_Work task 1_: In the Netgear router article, retype everything from "- 2003.09.11" down to "Netgear, not Comcast." with no changes.
_Work task 2_: Rewrite the paragraph of the Netgear router article that begins "As pointed out by reader Steve Goodwin" in shorter form, keeping its main facts.
_Work task 3_: Proceed with the Netgear router article, picking up right after its final sentence.

== Excerpt provided

Mac Lab Report

Netgear, Comcast, Apple, and Clock Batteries

- 2003.09.11

In a previous article (Three Domains, Two Buyouts, One Frustrated Customer), I detailed how my ISP changed hands several times, winding up at Comcast, and how my router from Netgear refused to work with it. I still am not happy with Comcast (less service for more bucks), but it turns out the problem I had was with Netgear, not Comcast.

As pointed out by reader Steve Goodwin (by way of Slashdot), the problem was really that Netgear tried to shave some costs of its low-end routers by removing the onboard clock's battery. Routers require accurate time clocks to request IP addresses from DHCP servers, so Netgear had the router request the time from a public time server in Wisconsin, as detailed in Flawed Routers Flood University of Wisconsin Internet Time Server.

Netgear promised a firmware update by the end of June, but the update for my version (the RP 614) didn't arrive until the end of August. I applied it and had that sensation you get when you work for days trying to fix something and discover that it was something simple all along - relief mixed with mild indigestion and lightheadedness.

====
== Data shown

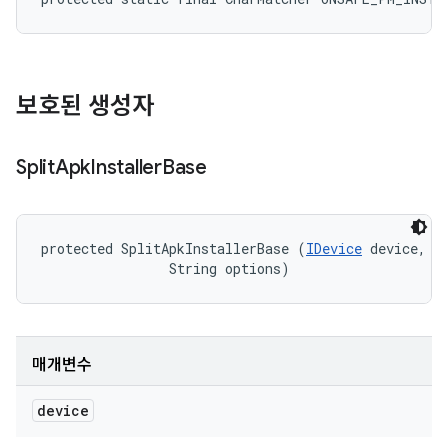
보호된 생성자
Split
Apk
Installer
Base
protected SplitApkInstallerBase (
IDevice
 device, 

                String options)
매개변수
device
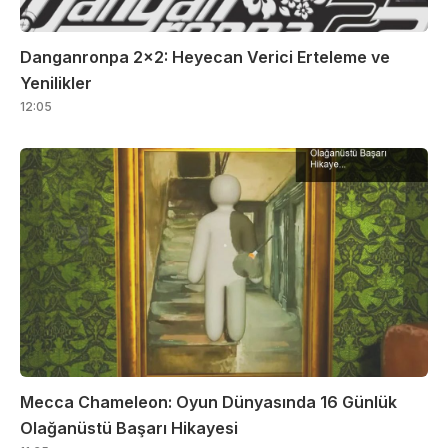
Danganronpa 2×2: Heyecan Verici Erteleme ve
Yenilikler
12:05
Mecca Chameleon: Oyun Dünyasında 16 Günlük
Olağanüstü Başarı Hikayesi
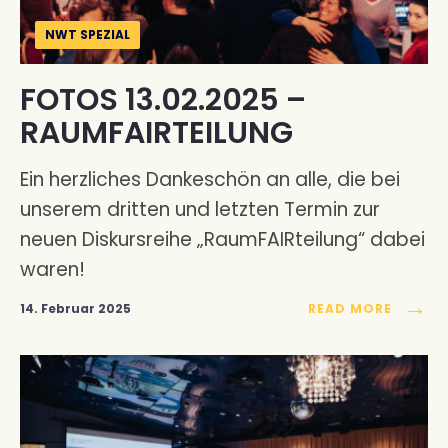
NWT SPEZIAL
FOTOS 13.02.2025 –
RAUMFAIRTEILUNG
Ein herzliches Dankeschön an alle, die bei
unserem dritten und letzten Termin zur
neuen Diskursreihe „RaumFAIRteilung“ dabei
waren!
→
14. Februar 2025
READ MORE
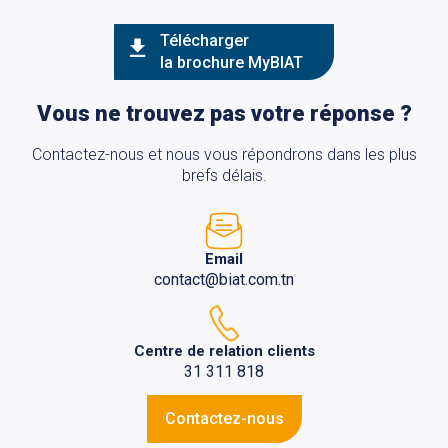
Télécharger
la brochure MyBIAT
Vous ne trouvez pas votre réponse ?
Contactez-nous et nous vous répondrons dans les plus
brefs délais.
Email
contact@biat.com.tn
Centre de relation clients
31 311 818
Contactez-nous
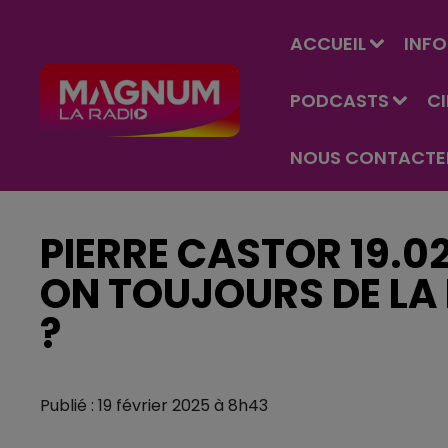
ACCUEIL
INFO
PODCASTS
C
NOUS CONTACTE
PIERRE CASTOR 19.0
ON TOUJOURS DE LA 
?
Publié : 19 février 2025 à 8h43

====

_Exercise result 1_:
- 2003.09.11

In a previous article (Three Domains, Two Buyouts, One Frustrated Customer), I detailed how my ISP changed hands several times, winding up at Comcast, and how my router from Netgear refused to work with it. I still am not happy with Comcast (less service for more bucks), but it turns out the problem I had was with Netgear, not Comcast.

_Exercise result 2_: Reader Steve Goodwin, by way of Slashdot, pointed out that the real problem was Netgear's. To cut costs on its low-end routers, Netgear removed the onboard clock's battery. Because routers need accurate clocks to request IP addresses from DHCP servers, Netgear had the router get the time from a public time server in Wisconsin. This is detailed in Flawed Routers Flood University of Wisconsin Internet Time Server.

_Exercise result 3_:
Even though it wasn't my fault, this problem had me thinking that I wasn't doing something right, and it was driving me crazy trying to figure it out what it was.

I write these columns to share what I've learned in my tech adventures. Here is what I learned from this experience.

  1. When you call tech support, tell them you have a PC even if you don't.
  2. When you download a firmware update from Netgear, it does not require decompression. It's ready to upload as soon as you save the file. Do not waste 45 minutes trying to decompress it.
  3. Don't buy products that don't have internal batteries or a way to manually set the clock.
  4. The thing that distinguishes technogeeks from the rest of society is that technogeeks have absolutely no idea when to give up a project as a bad job. This unswerving fanaticism towards problem solving occasionally pays off, providing just enough positive reinforcement to make the time investment seem worthwhile.
  5. If you disconnect from a cable company for 24 hours, it will forget you were connected in the first place, a convenient fact for preparing a router for spoofing a MAC address.
  6. MAC is not Mac.

Anyway, I'll conclude with this: We have a bunch of iBook carts that contain two fatal flaws:

  1. iBooks do not have internal batteries for when the main battery dies.
  2. Early snow iBooks have loose power supply inputs.
  3. Hockey puck power supplies fail frequently at the joint you cannot reach inside the power supply because there is no strain relief there.

These flaws are present simultaneously and are consequently a real pain in the neck. I think I've found a source for the internal power supply boards. More on this later.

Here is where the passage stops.